===== Records =====

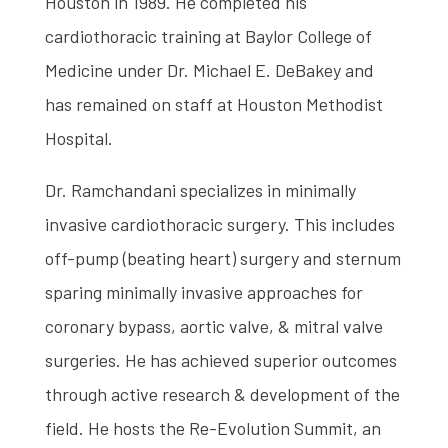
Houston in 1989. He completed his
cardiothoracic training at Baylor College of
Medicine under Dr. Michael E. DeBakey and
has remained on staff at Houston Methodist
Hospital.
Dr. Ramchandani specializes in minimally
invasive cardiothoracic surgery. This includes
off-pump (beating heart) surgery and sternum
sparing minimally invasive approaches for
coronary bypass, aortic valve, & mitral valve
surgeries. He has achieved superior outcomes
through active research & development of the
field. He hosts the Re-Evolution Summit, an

=====
===== Records =====

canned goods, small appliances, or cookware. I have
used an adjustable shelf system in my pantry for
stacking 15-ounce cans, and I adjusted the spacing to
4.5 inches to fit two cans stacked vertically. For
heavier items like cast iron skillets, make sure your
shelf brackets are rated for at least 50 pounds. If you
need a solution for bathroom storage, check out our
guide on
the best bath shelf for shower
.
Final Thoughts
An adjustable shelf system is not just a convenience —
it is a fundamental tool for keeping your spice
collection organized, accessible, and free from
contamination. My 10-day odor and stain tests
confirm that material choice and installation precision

=====

* _Exercise objective_:
Print again, unchanged, the lines from the line with "canned goods, small" to the line with "need a solution", including both of those lines.

* _Response to the task_:
canned goods, small appliances, or cookware. I have
used an adjustable shelf system in my pantry for
stacking 15-ounce cans, and I adjusted the spacing to
4.5 inches to fit two cans stacked vertically. For
heavier items like cast iron skillets, make sure your
shelf brackets are rated for at least 50 pounds. If you
need a solution for bathroom storage, check out our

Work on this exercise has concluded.